= Dean Allemang =

American computer scientist

Dean Allemang is a computer scientist known for his work on the semantic web. He is the principal solutions architect at data.world and the principal consultant at Working Ontologist LLC.

==Career==
Dean Allemang has a formal background, with an MSc in Mathematics from the University of Cambridge, England, and a PhD in Computer Science from The Ohio State University, United States. He was a Marshall Scholar at Trinity College, Cambridge.

Allemang has taught classes in Semantic Web technologies since 2004, and has trained many users of RDF, and SPARQL, the RDF query language.
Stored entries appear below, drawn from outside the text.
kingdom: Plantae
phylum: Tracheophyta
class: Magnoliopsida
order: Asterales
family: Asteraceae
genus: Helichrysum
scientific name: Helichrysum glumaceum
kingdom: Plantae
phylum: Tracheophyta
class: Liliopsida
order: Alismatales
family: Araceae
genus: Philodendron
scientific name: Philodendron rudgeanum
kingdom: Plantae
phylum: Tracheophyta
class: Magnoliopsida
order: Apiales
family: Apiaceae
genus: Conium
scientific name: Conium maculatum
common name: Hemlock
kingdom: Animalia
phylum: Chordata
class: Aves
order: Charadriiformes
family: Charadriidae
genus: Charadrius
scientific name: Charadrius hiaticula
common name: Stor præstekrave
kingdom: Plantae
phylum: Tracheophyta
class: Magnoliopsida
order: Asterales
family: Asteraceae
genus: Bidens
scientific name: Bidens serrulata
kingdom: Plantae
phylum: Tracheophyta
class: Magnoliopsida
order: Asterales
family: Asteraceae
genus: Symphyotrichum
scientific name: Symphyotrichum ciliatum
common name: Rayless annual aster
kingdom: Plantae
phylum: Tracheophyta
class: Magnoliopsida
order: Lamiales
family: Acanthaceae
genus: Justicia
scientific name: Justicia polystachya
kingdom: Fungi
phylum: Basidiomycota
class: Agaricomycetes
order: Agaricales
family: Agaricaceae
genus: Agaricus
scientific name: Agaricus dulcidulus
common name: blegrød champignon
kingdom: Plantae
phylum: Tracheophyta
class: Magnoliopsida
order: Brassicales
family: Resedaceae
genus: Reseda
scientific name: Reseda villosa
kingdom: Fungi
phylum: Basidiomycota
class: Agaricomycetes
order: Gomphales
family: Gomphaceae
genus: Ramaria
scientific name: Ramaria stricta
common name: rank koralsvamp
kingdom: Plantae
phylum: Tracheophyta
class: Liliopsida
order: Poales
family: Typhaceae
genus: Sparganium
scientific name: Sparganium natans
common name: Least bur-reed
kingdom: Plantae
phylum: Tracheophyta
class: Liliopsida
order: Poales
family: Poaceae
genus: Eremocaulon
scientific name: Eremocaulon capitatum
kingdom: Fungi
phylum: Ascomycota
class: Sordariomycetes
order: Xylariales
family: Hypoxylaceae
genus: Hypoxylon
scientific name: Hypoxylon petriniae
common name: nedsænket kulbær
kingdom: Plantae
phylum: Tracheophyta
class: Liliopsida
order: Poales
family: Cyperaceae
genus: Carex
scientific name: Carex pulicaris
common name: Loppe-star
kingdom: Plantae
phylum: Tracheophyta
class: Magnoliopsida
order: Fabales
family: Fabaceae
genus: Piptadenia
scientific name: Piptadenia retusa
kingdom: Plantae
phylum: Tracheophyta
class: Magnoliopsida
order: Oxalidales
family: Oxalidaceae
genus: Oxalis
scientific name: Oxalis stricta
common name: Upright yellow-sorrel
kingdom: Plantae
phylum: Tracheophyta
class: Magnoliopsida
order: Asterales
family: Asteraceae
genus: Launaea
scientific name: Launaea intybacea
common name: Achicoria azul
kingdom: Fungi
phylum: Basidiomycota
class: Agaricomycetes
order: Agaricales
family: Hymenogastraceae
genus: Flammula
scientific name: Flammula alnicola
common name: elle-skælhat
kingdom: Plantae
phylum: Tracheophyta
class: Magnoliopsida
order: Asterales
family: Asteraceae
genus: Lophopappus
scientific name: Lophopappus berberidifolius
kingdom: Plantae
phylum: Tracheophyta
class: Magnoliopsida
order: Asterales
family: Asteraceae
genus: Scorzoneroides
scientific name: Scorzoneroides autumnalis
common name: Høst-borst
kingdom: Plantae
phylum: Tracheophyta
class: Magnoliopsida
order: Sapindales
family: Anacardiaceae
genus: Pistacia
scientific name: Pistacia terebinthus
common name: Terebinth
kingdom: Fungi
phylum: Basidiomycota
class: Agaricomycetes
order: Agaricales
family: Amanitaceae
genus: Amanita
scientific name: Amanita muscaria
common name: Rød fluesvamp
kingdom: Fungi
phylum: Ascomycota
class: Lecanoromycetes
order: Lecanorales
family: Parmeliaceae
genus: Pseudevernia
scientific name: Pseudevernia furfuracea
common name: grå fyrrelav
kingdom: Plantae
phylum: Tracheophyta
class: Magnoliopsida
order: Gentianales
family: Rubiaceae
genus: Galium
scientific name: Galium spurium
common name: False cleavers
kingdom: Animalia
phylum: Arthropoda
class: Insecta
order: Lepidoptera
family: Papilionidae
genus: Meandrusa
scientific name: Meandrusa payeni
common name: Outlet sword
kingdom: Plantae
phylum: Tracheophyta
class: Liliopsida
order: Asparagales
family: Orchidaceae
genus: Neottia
Dean Allemang is currently a principal solutions architect at data.world. Previously, he was the chief scientist at TopQuadrant, where he specialized in Semantic Web consulting and training. He has been an invited keynote speaker at several Semantic Web conferences, including the Semantic Technologies conference (2010), RuleML (2006) and OWL-ED (2011). He has worked as an invited expert reviewer for the European Union and for the Irish government.

==Selected honors==
- 1982 — Marshall Scholar, Cambridge
- 1992, 1996 — Swiss Technology Prize

==Publications==
- Semantic Web for the Working Ontologist (with James Hendler) Morgan Kaufmann (2008). ISBN 978-0-12-373556-0.
- Semantic Web for the Working Ontologist (Second Edition) (with James Hendler) Morgan Kaufmann (2011). ISBN 978-0-12-385965-5.
- Semantic Web for the Working Ontologist (Third Edition) (with James Hendler and Fabien Gandon) ACM Books (2020). ISBN 978-1450376143.